# How to...clean up company's name

This notebook shows how to use the **financial-entity-cleaner.text.name** to clean attributes that contain a company's name. The cleaning process relies in two internal and customized dictionaries: 
- **Dictionary of pre-defined cleaning rules**: defines the regex rules to be applied, for example: remove numbers, punctuations, extra spaces, etc.
- **Dictionary of Legal Terms**: defines the replacement rules to normalize businesses legal forms. For instance, a company's name described as LT in the USA will be normalized as LIMITED.

You can use **financial-entity-cleaner.text.name** module in two ways:
1. [by cleaning up single instances of company's name](#clean_names)
3. [by cleaning up multiple companies' names on a tabular dataframe](#df)

Data excerpt =>

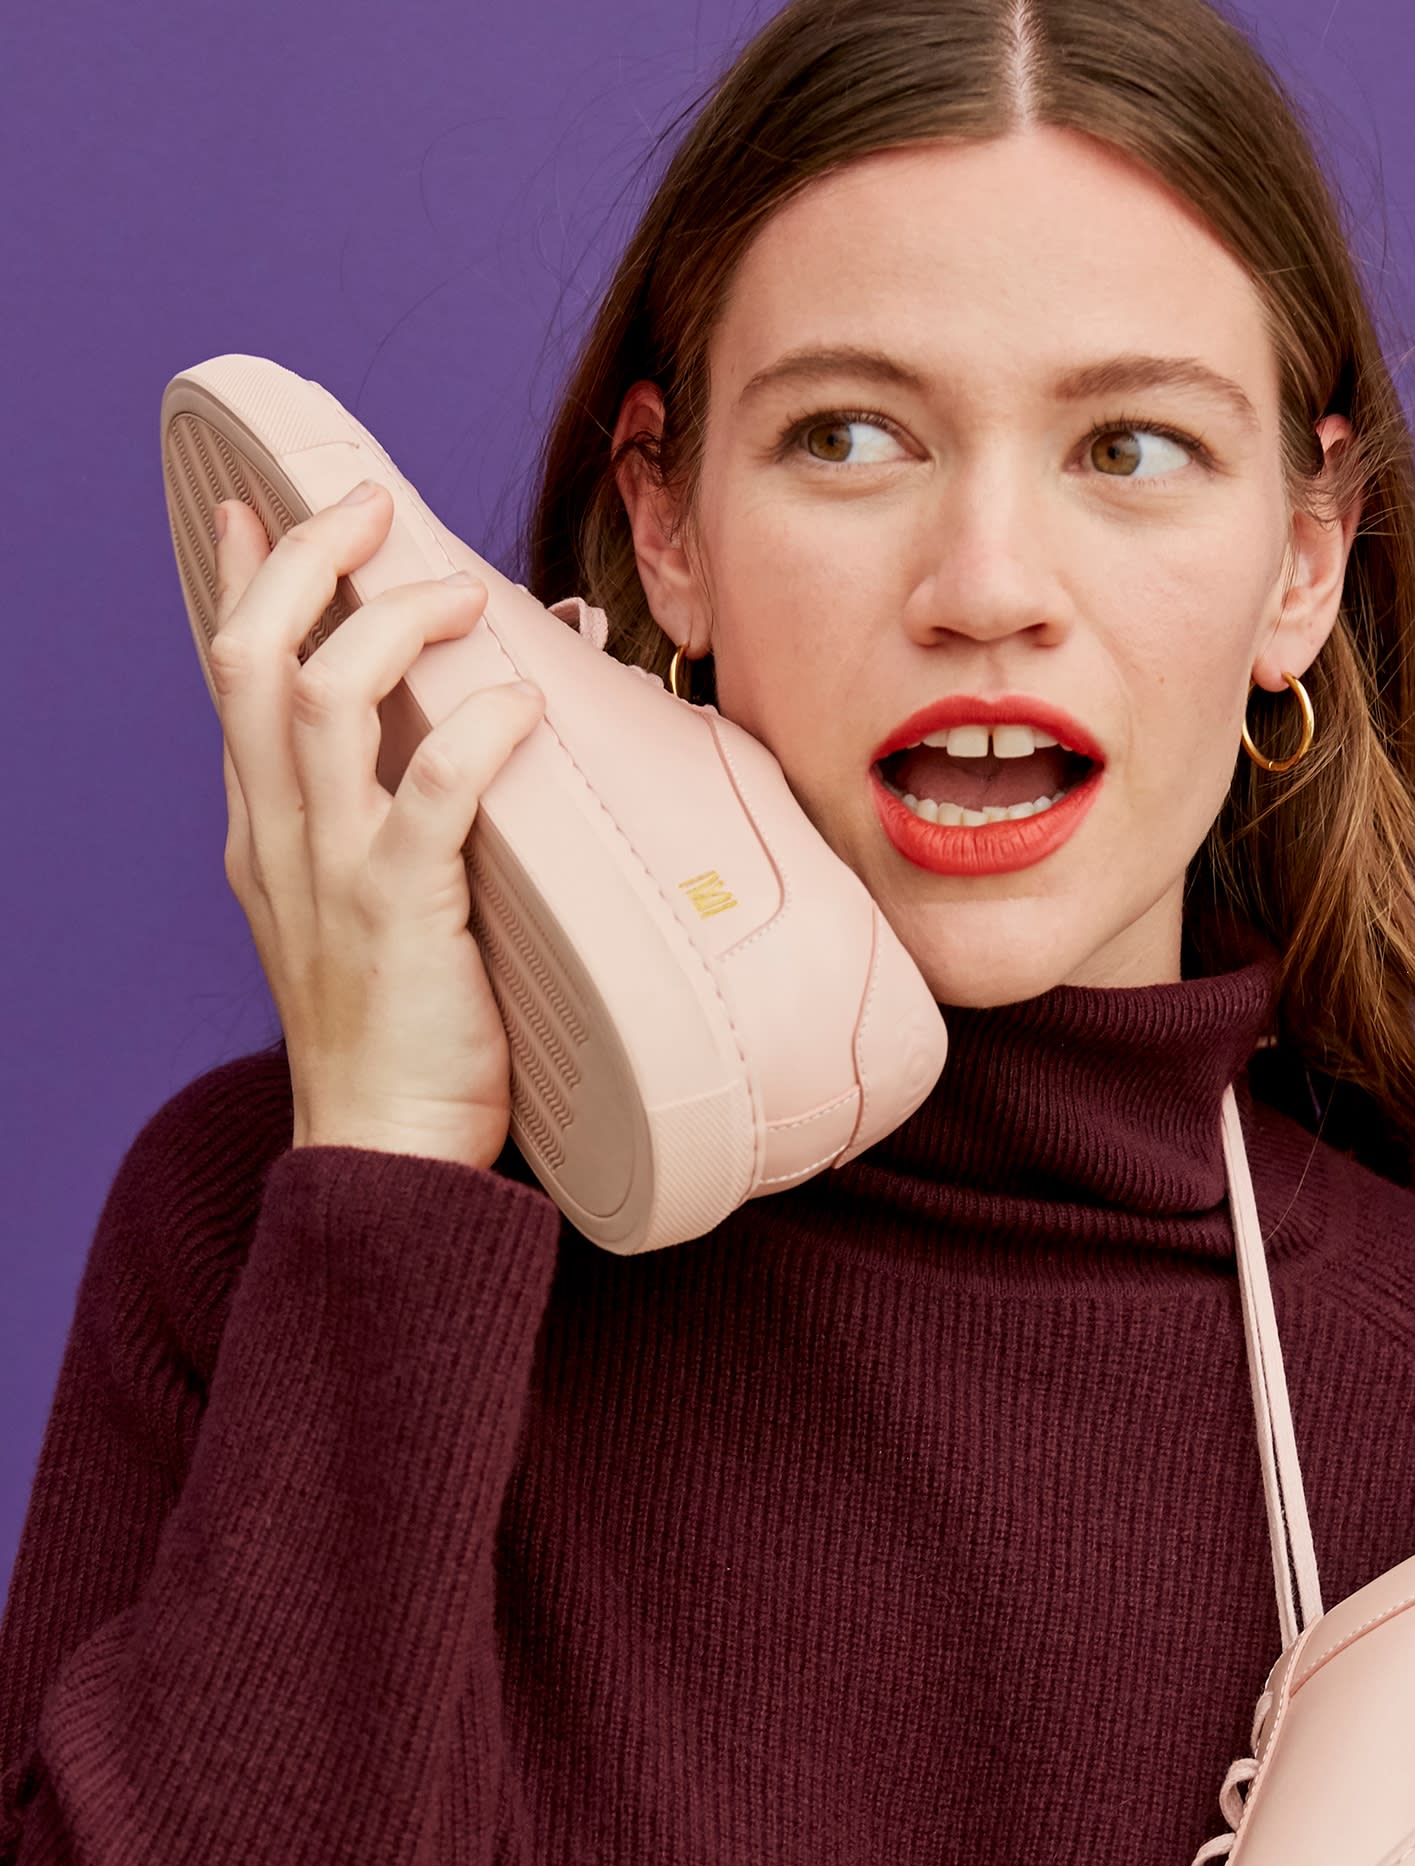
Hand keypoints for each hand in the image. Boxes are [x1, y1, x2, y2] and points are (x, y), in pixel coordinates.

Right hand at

Goal of the exercise =>
Reproduce the notebook introduction on cleaning up company names from above in full, word for word.

Result of the exercise =>
# How to...clean up company's name

This notebook shows how to use the **financial-entity-cleaner.text.name** to clean attributes that contain a company's name. The cleaning process relies in two internal and customized dictionaries: 
- **Dictionary of pre-defined cleaning rules**: defines the regex rules to be applied, for example: remove numbers, punctuations, extra spaces, etc.
- **Dictionary of Legal Terms**: defines the replacement rules to normalize businesses legal forms. For instance, a company's name described as LT in the USA will be normalized as LIMITED.

You can use **financial-entity-cleaner.text.name** module in two ways:
1. [by cleaning up single instances of company's name](#clean_names)
3. [by cleaning up multiple companies' names on a tabular dataframe](#df)